The debate is centred around whether New Zealand should shift to a “variable subsidies” model for tertiary education so taxpayers only end up paying for the number of students actually needed for jobs.
As Williamson explains, it could look something like this: The top students (who qualify by way of scholarships, bursary or something else) are given a “good subsidy” – potentially about 90 per cent.
The next block (perhaps the next 50 per cent of students) get the standard subsidy currently provided – roughly 75 per cent – and then anyone else wanting to study a particular course pays their own way, suggests Williamson.
The Commission looked at exactly that idea when it was picking fault with the country’s tertiary system after it was asked to look at barriers to new models of education.
Graham Scott, one of the commissioners tasked with fronting MPs about the report at select committee on Wednesday, said the approach Williamson was suggesting was one they’d recommended in their report.
But how would it work?
Put simply, the government would decide, for example, how many lawyers, vets, accountants or teachers it needed each year and subsidise accordingly.
Anyone falling outside of the “need” category would still have access to courses but would need to cough up the cash themselves.
Williamson broke down his argument by taking a look at art history.
His data suggests about 10,000 students took the subject at Auckland University, which he says he has no issue with but the question was whether taxpayers should fund it.
“Maybe we want 500 art historian graduates that we fund well, the next cohort moderately maybe and the last cohort is anyone who wants to can but they fund it themselves.”
There’s some merit to the suggestion, as taxpayers do fund a lot of degrees. But I would have qualms about the Government deciding how many art historians we need, how many lawyers we need etc etc.
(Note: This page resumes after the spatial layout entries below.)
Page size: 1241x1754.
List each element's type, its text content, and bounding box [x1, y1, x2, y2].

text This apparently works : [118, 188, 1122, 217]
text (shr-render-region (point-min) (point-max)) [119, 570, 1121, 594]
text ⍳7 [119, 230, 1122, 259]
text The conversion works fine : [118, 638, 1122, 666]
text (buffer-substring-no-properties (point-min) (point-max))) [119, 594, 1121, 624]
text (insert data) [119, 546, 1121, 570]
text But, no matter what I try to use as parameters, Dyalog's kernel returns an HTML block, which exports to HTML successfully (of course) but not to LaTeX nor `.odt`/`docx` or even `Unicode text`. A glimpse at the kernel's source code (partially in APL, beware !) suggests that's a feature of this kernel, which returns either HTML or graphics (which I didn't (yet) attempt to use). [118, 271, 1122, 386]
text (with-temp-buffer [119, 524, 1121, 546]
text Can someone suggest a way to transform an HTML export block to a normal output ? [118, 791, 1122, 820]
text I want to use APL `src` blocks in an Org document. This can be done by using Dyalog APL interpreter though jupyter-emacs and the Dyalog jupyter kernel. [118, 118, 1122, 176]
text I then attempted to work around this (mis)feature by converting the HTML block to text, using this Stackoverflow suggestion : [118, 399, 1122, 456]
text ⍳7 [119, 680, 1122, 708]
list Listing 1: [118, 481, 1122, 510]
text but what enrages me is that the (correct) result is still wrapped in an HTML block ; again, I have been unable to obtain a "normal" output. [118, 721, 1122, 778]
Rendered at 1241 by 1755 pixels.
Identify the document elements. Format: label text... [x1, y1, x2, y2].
I prefer to leave it to the market.
But that argument doesn’t wash with everyone – take Labour’s education spokesman Chris Hipkins who questioned how many people go into a job directly connected to their field of study once they finish university.
“My pick is the art history graduates aren’t going off to be art historians, but they’ve all got jobs where they’re getting well paid and the stats would back that up.
Hipkins has a point. Plus degrees in areas such as philosophy or classics can be beneficial to society, without being linked to particular jobs.